The only power the president has with respect to making law is his signature or the veto of law passed by Congress, or threat thereof. That veto power requires that he return the bill with “his objections” for reconsideration which Congress can override by a two-thirds vote. He may also suggest an area needing the attention of Congress in his State of the Union Address. That’s it! Everything else is pure fabrication on his part to more fully empower himself.

So what are so-called “Signing Statements” used extensively by President George W. Bush and now President Barack Obama who once condemned them? These two words are not in the U.S. Constitution nor is there anything that could suggest this practice.

Instead of using one of only two options provided by the Constitution and sending objectionable parts back to Congress for reconsideration, he has created a more powerful third option, that of signing into law the bill excluding the parts that he disagrees with thus undermining the veto power.

Signing Statements also have the effect of enabling him to give his own separate spin to the law that is not that of the 535 individuals who created it. One person alone was never given such power. Unless immediately challenged by the Congress his will be the interpretation used by future Congresses, as well as by the Supreme Court, when related issues resurface. In essence he openly refuses to enforce the law he just signed despite his oath to do so. Kings with parliaments never had it so good.

Candidate Obama understood how the practice violated the Constitution and empowered the president when he said: “Congress’s job is to pass legislation. The president can veto it, or he can sign it. But what George Bush has been trying to do as part of his effort to accumulate more power in the presidency, is he’s been saying ‘Well, I can basically change what Congress passed by attaching a letter saying, I don’t agree with this part, or I don’t agree with that part. I’m going to choose to interpret it this way or that way,’” He continued, “That’s not part of his power. But this is part of the whole theory of George Bush that he can make laws as he’s going along. I disagree with that. I taught the Constitution for ten years. I believe in the Constitution.” Then he promises not to do the same thing were he to be elected president. “And I will obey the Constitution of the United States. We’re not going to use signing statements as a way of doing an end run around Congress” (“Obama Signing Statement: Despite Law, I Can Do What I Want on Czars,” by Jonathan Strong, April 15, 2011).

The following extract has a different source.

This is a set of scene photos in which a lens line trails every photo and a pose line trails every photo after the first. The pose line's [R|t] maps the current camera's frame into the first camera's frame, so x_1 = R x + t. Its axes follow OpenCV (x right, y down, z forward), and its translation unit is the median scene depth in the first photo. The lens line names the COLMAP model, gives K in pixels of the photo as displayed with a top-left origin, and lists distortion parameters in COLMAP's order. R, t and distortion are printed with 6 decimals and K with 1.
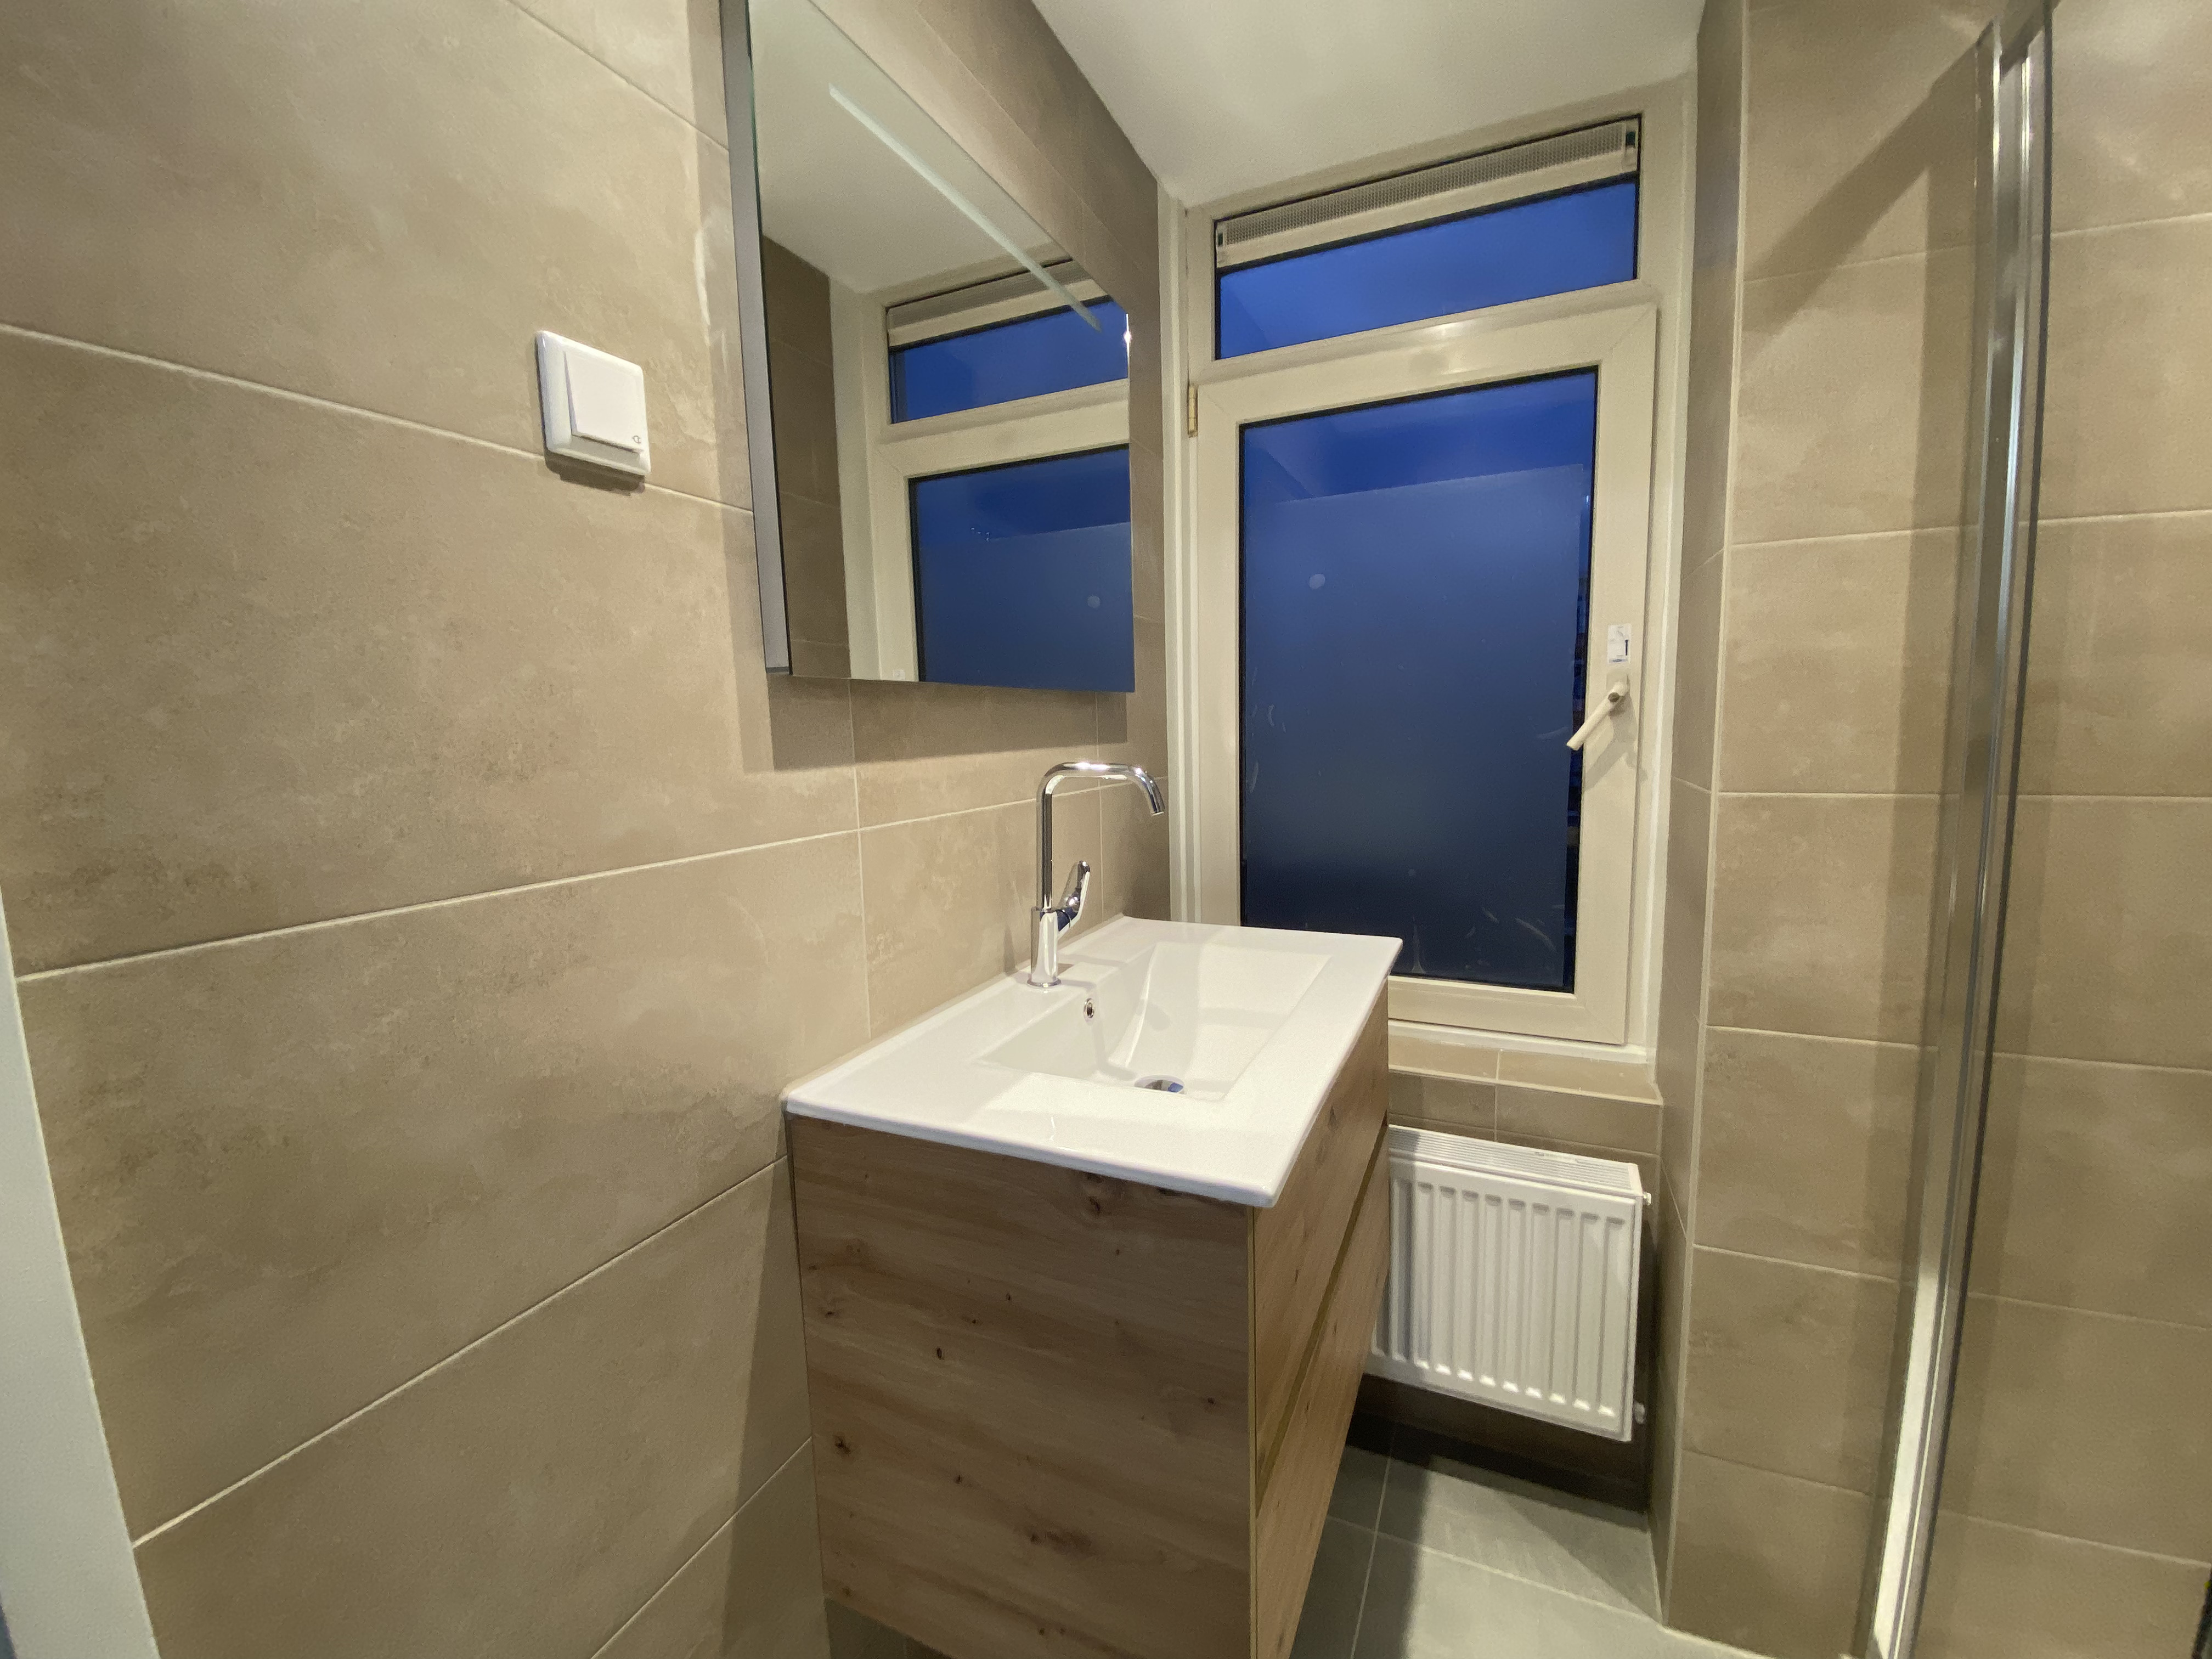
lens RADIAL K [[906.1, 0, 1106.0], [0, 906.1, 829.5], [0, 0, 1]] dist [0.036181, -0.028576]
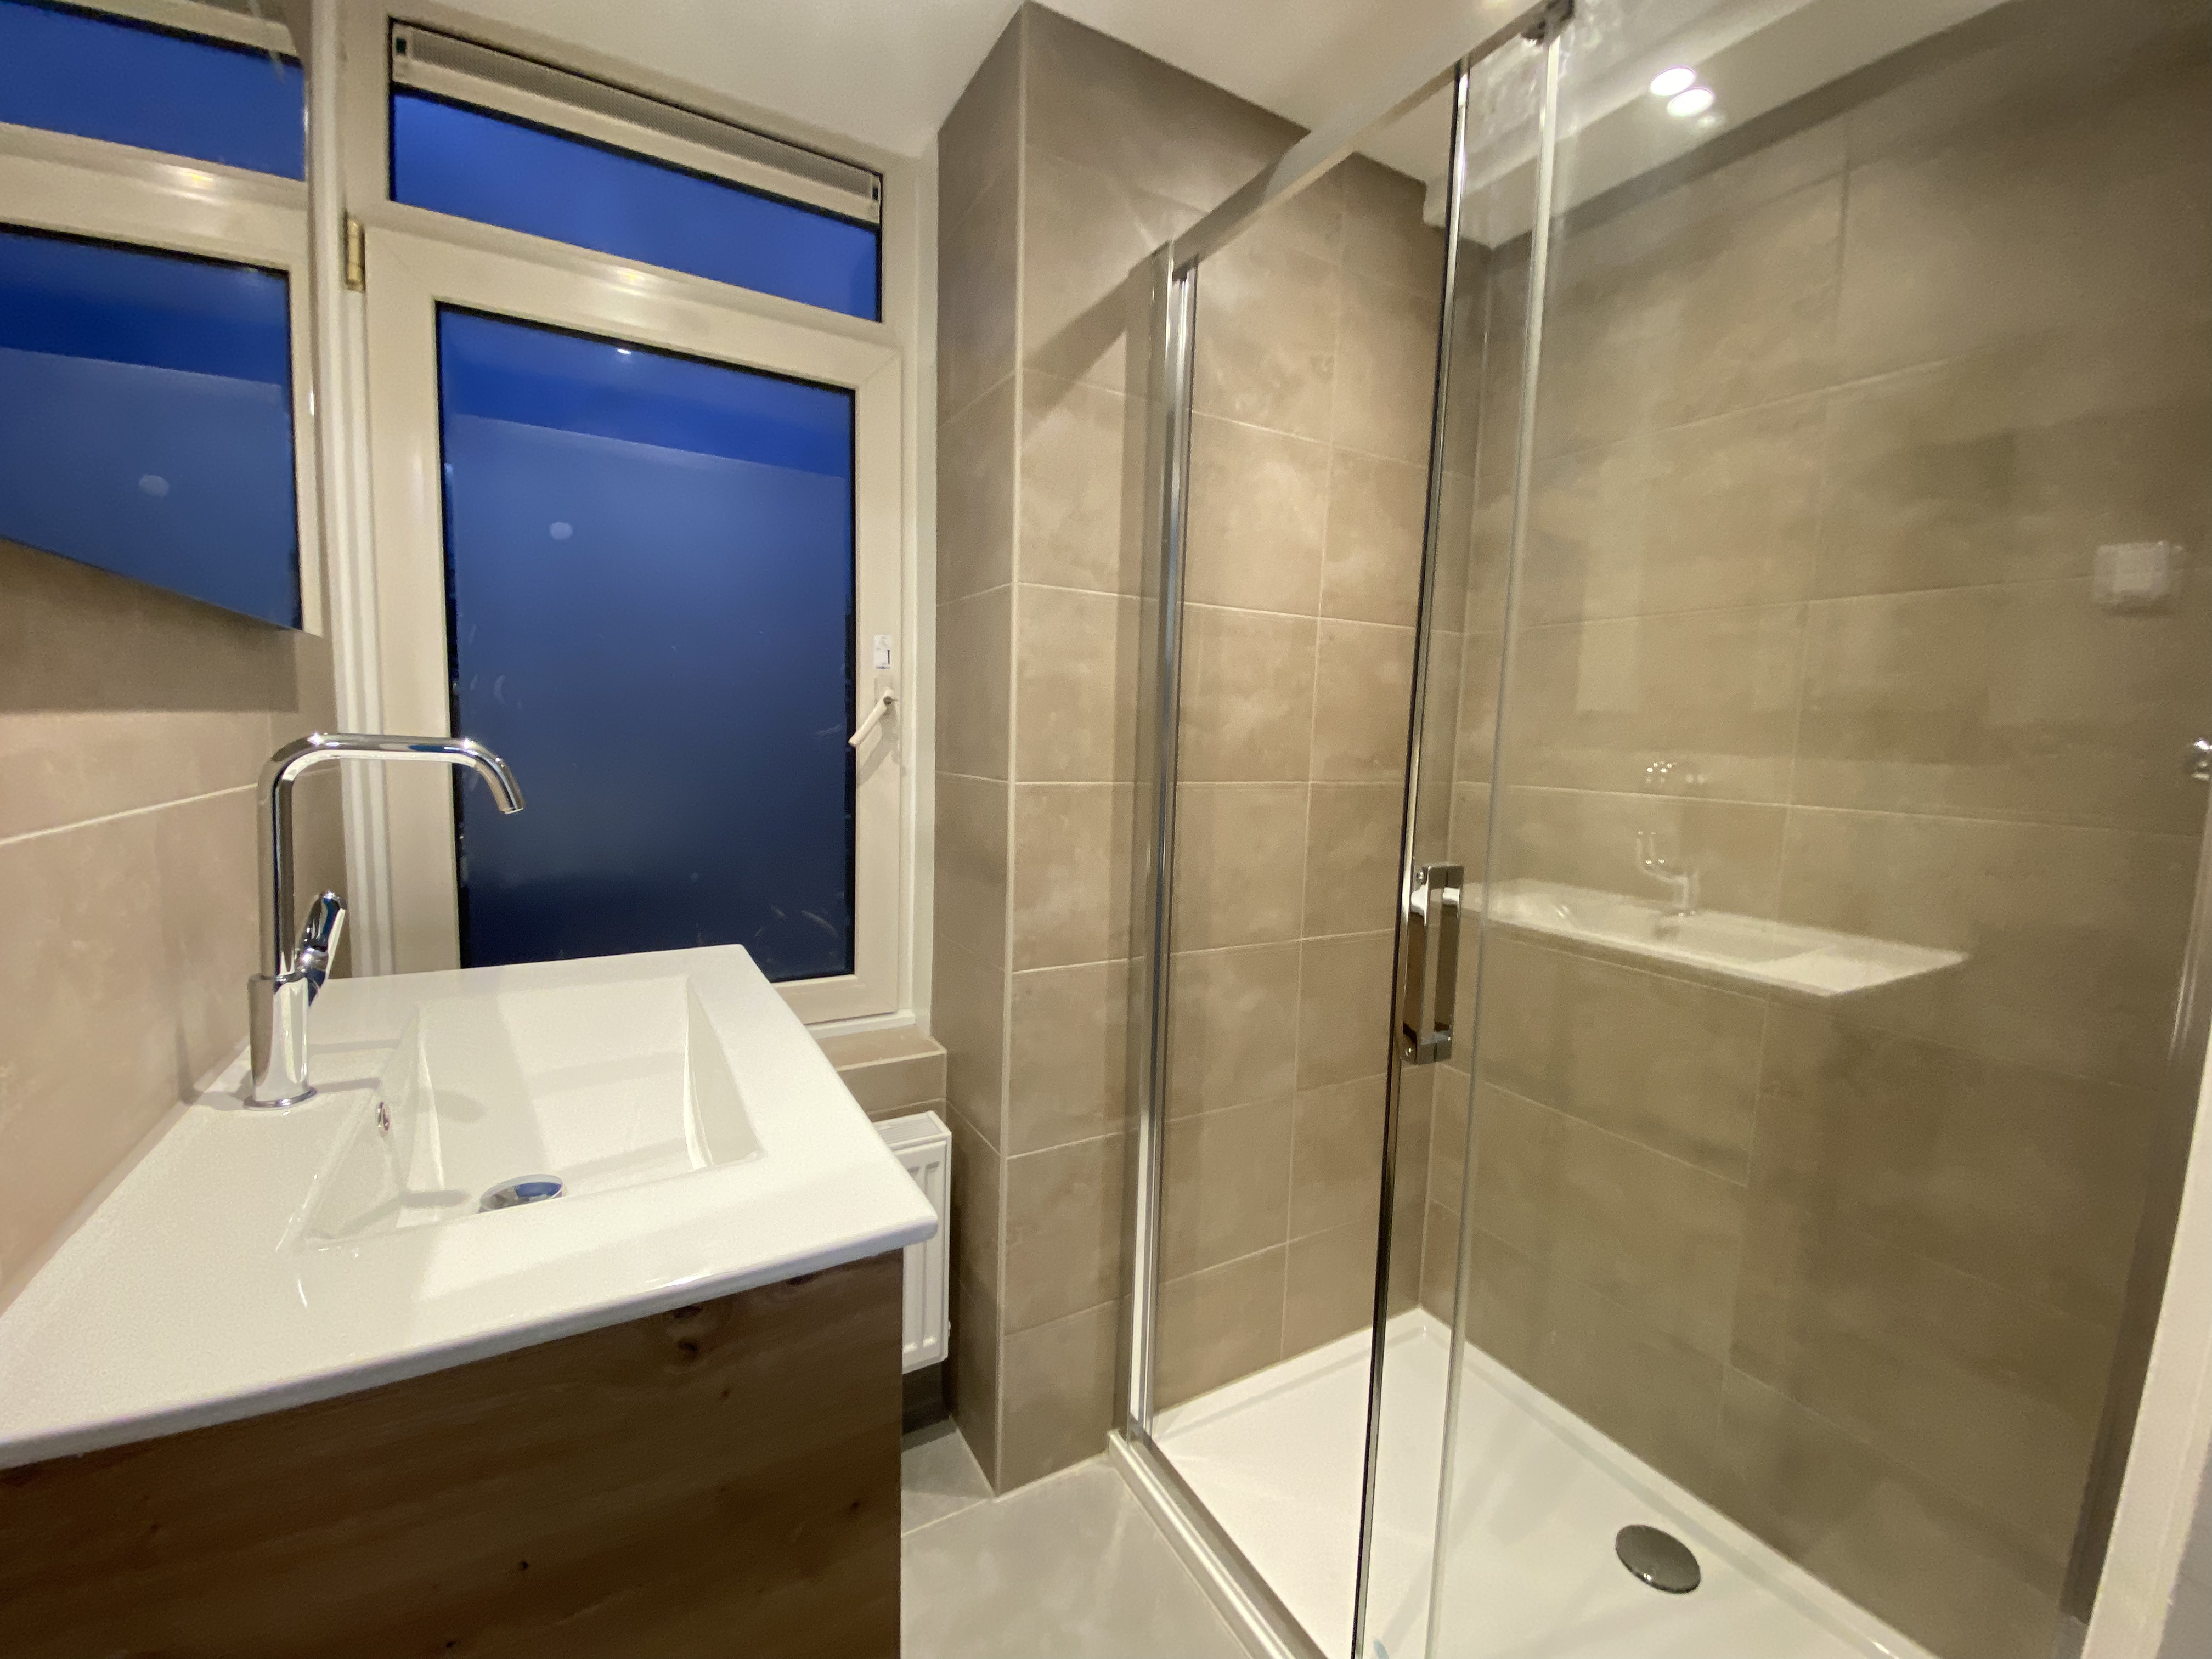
lens RADIAL K [[906.1, 0, 1106.0], [0, 906.1, 829.5], [0, 0, 1]] dist [0.036181, -0.028576]
pose [[0.579291, -0.046535, 0.813791, -0.242521], [0.051034, 0.998481, 0.020768, 0.003415], [-0.813522, 0.029500, 0.580786, 0.186773]]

Candidate Obama was right to be so condemning of President Bush who “issued more than 100 such statements signaling that his administration would not carry out congressionally approved provisions on a range of issues, from barring the use of torture to requirements that the executive branch report certain information to Congress.”

Ultimately a bipartisan panel of the American Bar Association “decried Bush’s use of signing statements as a serious threat to the rule of law, saying it ran contrary to the system of presidential vetoes and congressional overrides created by the U.S. Constitution” (Exercising his Power or Venturing into Congressional Turf? By Louis Jacobson, July 24, 2009, St Petersburg Times

So with this Constitutional clarity and solemn promise we would not expect to find President Obama doing the same thing. Wrong! To date he has done so 18 times (Signing Statements Still Controversial, by David G. Taylor, July 27, 2011, St Petersburg Times His justifications for doing so are filed with the same legalese as are those of his predecessor he condemned.

The fact remains that he violates the Constitution as well—only he, unlike his predecessor, cannot claim ignorance in doing so. Having instructed the Constitution he knows the damage that his activity does to the separation of powers as well as empowering him to alter law.

Why does such continue and what is the solution? Because of the plague of political parties that George Washington warned would, in effect, cause us to be more loyal to them than to the principles of the Constitution. Republicans excused Bush and Democrats excuse Obama. The practice will continue to alter the Constitution until our loyalty returns to the Constitution and we threaten impeachment to anyone tampering with it whether a Bush or an Obama. It is time to do so.